Le greenwashing est une pratique qui touche de nombreux secteurs de l’économie. Derrière des campagnes marketing séduisantes, certaines entreprises prétendent agir pour l’environnement alors que leurs activités continuent à générer un impact négatif. Voici cinq exemples concrets qui illustrent cette façade trompeuse.
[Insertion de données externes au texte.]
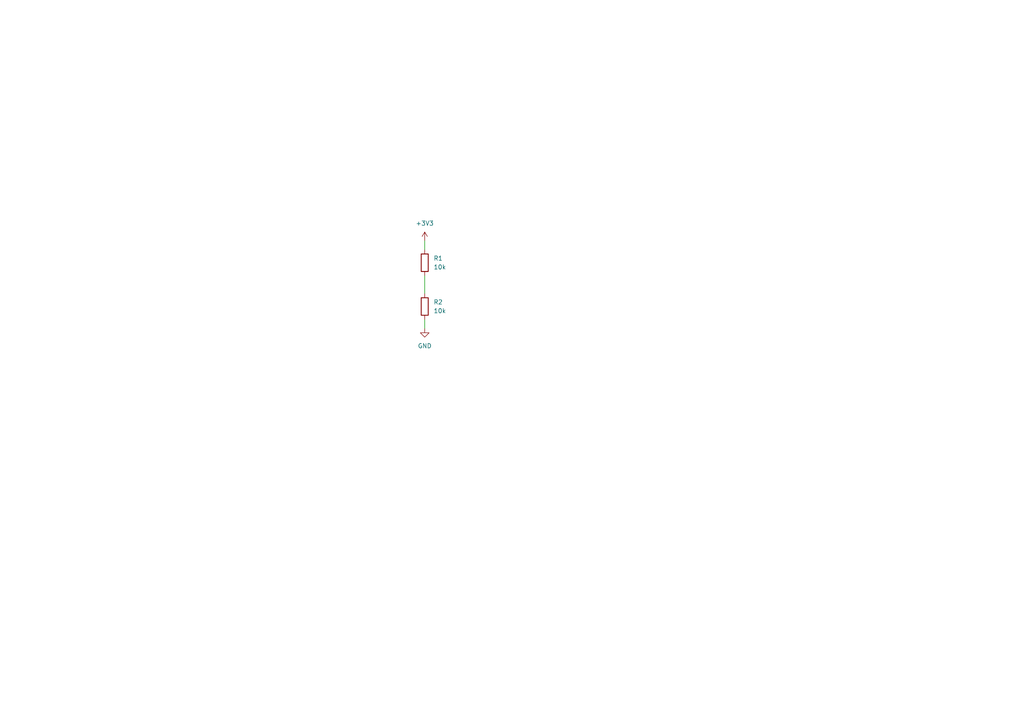
<source format=kicad_sch>
(kicad_sch (version 20230121) (generator eeschema)

  (uuid 764a8a63-3178-449d-b0ae-8e17278380d5)

  (paper "A4")

  


  (wire (pts (xy 123.19 69.85) (xy 123.19 72.39))
    (stroke (width 0) (type default))
    (uuid 316cc956-831a-4082-bd90-7cb9b518dc24)
  )
  (wire (pts (xy 123.19 92.71) (xy 123.19 95.25))
    (stroke (width 0) (type default))
    (uuid 4b89fd2a-9fe4-4ad0-b8bc-0a05e5ce576a)
  )
  (wire (pts (xy 123.19 80.01) (xy 123.19 85.09))
    (stroke (width 0) (type default))
    (uuid fe6c57ef-f443-4788-a465-5ba768e11b5f)
  )

  (symbol (lib_id "Device:R") (at 123.19 88.9 0) (unit 1)
    (in_bom yes) (on_board yes) (dnp no) (fields_autoplaced)
    (uuid 207da70a-3120-45a2-a888-f64992ee4fd7)
    (property "Reference" "R2" (at 125.73 87.63 0)
      (effects (font (size 1.27 1.27)) (justify left))
    )
    (property "Value" "10k" (at 125.73 90.17 0)
      (effects (font (size 1.27 1.27)) (justify left))
    )
    (property "Footprint" "Resistor_SMD:R_0603_1608Metric" (at 121.412 88.9 90)
      (effects (font (size 1.27 1.27)) hide)
    )
    (property "Datasheet" "~" (at 123.19 88.9 0)
      (effects (font (size 1.27 1.27)) hide)
    )
    (pin "1" (uuid cc55bcc3-009e-4fd6-ae8f-33c542296d0b))
    (pin "2" (uuid 7c060914-cffc-4ca4-93ed-1c98eeb93167))
    (instances
      (project "SaveRestoreLayout_Original"
        (path "/77dfa459-80c3-47cd-804e-1711acb5c83d/a587b1de-fcac-40bf-8a11-56b95432cd59"
          (reference "R2") (unit 1)
        )
      )
    )
  )

  (symbol (lib_id "power:+3V3") (at 123.19 69.85 0) (unit 1)
    (in_bom yes) (on_board yes) (dnp no) (fields_autoplaced)
    (uuid 776852b5-bccd-48c0-adf1-b9df0585ac89)
    (property "Reference" "#PWR03" (at 123.19 73.66 0)
      (effects (font (size 1.27 1.27)) hide)
    )
    (property "Value" "+3V3" (at 123.19 64.77 0)
      (effects (font (size 1.27 1.27)))
    )
    (property "Footprint" "" (at 123.19 69.85 0)
      (effects (font (size 1.27 1.27)) hide)
    )
    (property "Datasheet" "" (at 123.19 69.85 0)
      (effects (font (size 1.27 1.27)) hide)
    )
    (pin "1" (uuid 46f8a24a-cc32-4973-ab2b-27a6fcd8f2ff))
    (instances
      (project "SaveRestoreLayout_Original"
        (path "/77dfa459-80c3-47cd-804e-1711acb5c83d/a587b1de-fcac-40bf-8a11-56b95432cd59"
          (reference "#PWR03") (unit 1)
        )
      )
    )
  )

  (symbol (lib_id "power:GND") (at 123.19 95.25 0) (unit 1)
    (in_bom yes) (on_board yes) (dnp no) (fields_autoplaced)
    (uuid c545801d-6e79-4625-a531-26433fd76680)
    (property "Reference" "#PWR04" (at 123.19 101.6 0)
      (effects (font (size 1.27 1.27)) hide)
    )
    (property "Value" "GND" (at 123.19 100.33 0)
      (effects (font (size 1.27 1.27)))
    )
    (property "Footprint" "" (at 123.19 95.25 0)
      (effects (font (size 1.27 1.27)) hide)
    )
    (property "Datasheet" "" (at 123.19 95.25 0)
      (effects (font (size 1.27 1.27)) hide)
    )
    (pin "1" (uuid c6701c54-9ef4-405b-a5b7-0033c625be50))
    (instances
      (project "SaveRestoreLayout_Original"
        (path "/77dfa459-80c3-47cd-804e-1711acb5c83d/a587b1de-fcac-40bf-8a11-56b95432cd59"
          (reference "#PWR04") (unit 1)
        )
      )
    )
  )

  (symbol (lib_id "Device:R") (at 123.19 76.2 0) (unit 1)
    (in_bom yes) (on_board yes) (dnp no) (fields_autoplaced)
    (uuid d6ed3cf8-575b-4fd6-933c-f5992520677b)
    (property "Reference" "R1" (at 125.73 74.93 0)
      (effects (font (size 1.27 1.27)) (justify left))
    )
    (property "Value" "10k" (at 125.73 77.47 0)
      (effects (font (size 1.27 1.27)) (justify left))
    )
    (property "Footprint" "Resistor_SMD:R_0603_1608Metric" (at 121.412 76.2 90)
      (effects (font (size 1.27 1.27)) hide)
    )
    (property "Datasheet" "~" (at 123.19 76.2 0)
      (effects (font (size 1.27 1.27)) hide)
    )
    (pin "1" (uuid 1f2d94f7-8d5e-41c3-97a3-81ee6701dbaa))
    (pin "2" (uuid 3ee5f879-363c-4225-a925-78b28616b439))
    (instances
      (project "SaveRestoreLayout_Original"
        (path "/77dfa459-80c3-47cd-804e-1711acb5c83d/a587b1de-fcac-40bf-8a11-56b95432cd59"
          (reference "R1") (unit 1)
        )
      )
    )
  )
)

</source>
1. Les compagnies aériennes et la compensation carbone De nombreuses compagnies aériennes proposent aux passagers de compenser leurs vols en finançant la plantation d’arbres. Sur le papier, l’idée semble vertueuse : chaque arbre absorbe du CO₂ au cours de sa croissance. Mais dans la réalité, les émissions d’un vol transatlantique dépassent largement la capacité de compensation de quelques plantations. De plus, ces projets ne garantissent pas toujours la survie des arbres sur le long terme. Résultat : les passagers ont l’impression de voyager « propre », alors que l’impact environnemental reste colossal.

2. Les supermarchés et les sacs réutilisables Les grandes enseignes mettent en avant leurs sacs réutilisables comme une alternative écologique. Pourtant, elles continuent à vendre des tonnes de plastique à usage unique, notamment pour les emballages alimentaires. Le sac réutilisable devient un argument marketing, mais il ne compense pas la masse de déchets générés par les autres produits. Le consommateur est rassuré par un geste symbolique, tandis que le problème de fond persiste.

3. Les cosmétiques et les promesses « naturelles » Dans le secteur de la beauté, de nombreux produits affichent des mentions comme « naturel », « bio » ou « sans parabènes ». Pourtant, une analyse de la composition révèle souvent la présence de substances chimiques nocives pour la santé et l’environnement. Les emballages verts, les fleurs imprimées et les slogans rassurants masquent une réalité bien différente. Le greenwashing dans les cosmétiques exploite la confiance des consommateurs qui cherchent des alternatives plus saines.

4. Les banques et les campagnes vertes Certaines banques sponsorisent des événements écologiques ou financent des campagnes de sensibilisation sur le climat. Mais dans le même temps, elles continuent à investir massivement dans les énergies fossiles : pétrole, gaz et charbon. Ce double discours est particulièrement problématique, car il donne l’impression que le secteur financier soutient la transition énergétique, alors qu’il alimente encore les industries les plus polluantes.

5. Les entreprises technologiques et les gadgets « éco-conçus » Le secteur de la technologie n’est pas en reste. Certains fabricants mettent en avant des gadgets « éco-conçus », fabriqués avec des matériaux recyclés ou consommant moins d’énergie. Mais la production de ces appareils repose sur des chaînes industrielles polluantes, avec une forte consommation de ressources rares et une empreinte carbone élevée. De plus, l’obsolescence programmée pousse les consommateurs à renouveler régulièrement leurs équipements, ce qui annule les bénéfices écologiques annoncés.

Ces exemples montrent que le greenwashing est une façade qui masque des pratiques polluantes. Il rassure les consommateurs, mais détourne l’attention des vrais enjeux : réduire la production, transformer les modèles économiques et adopter des pratiques réellement durables. Pour lutter contre le greenwashing, il est essentiel de rester vigilant, de s’informer et de soutenir les entreprises qui s’engagent sincèrement dans la transition écologique.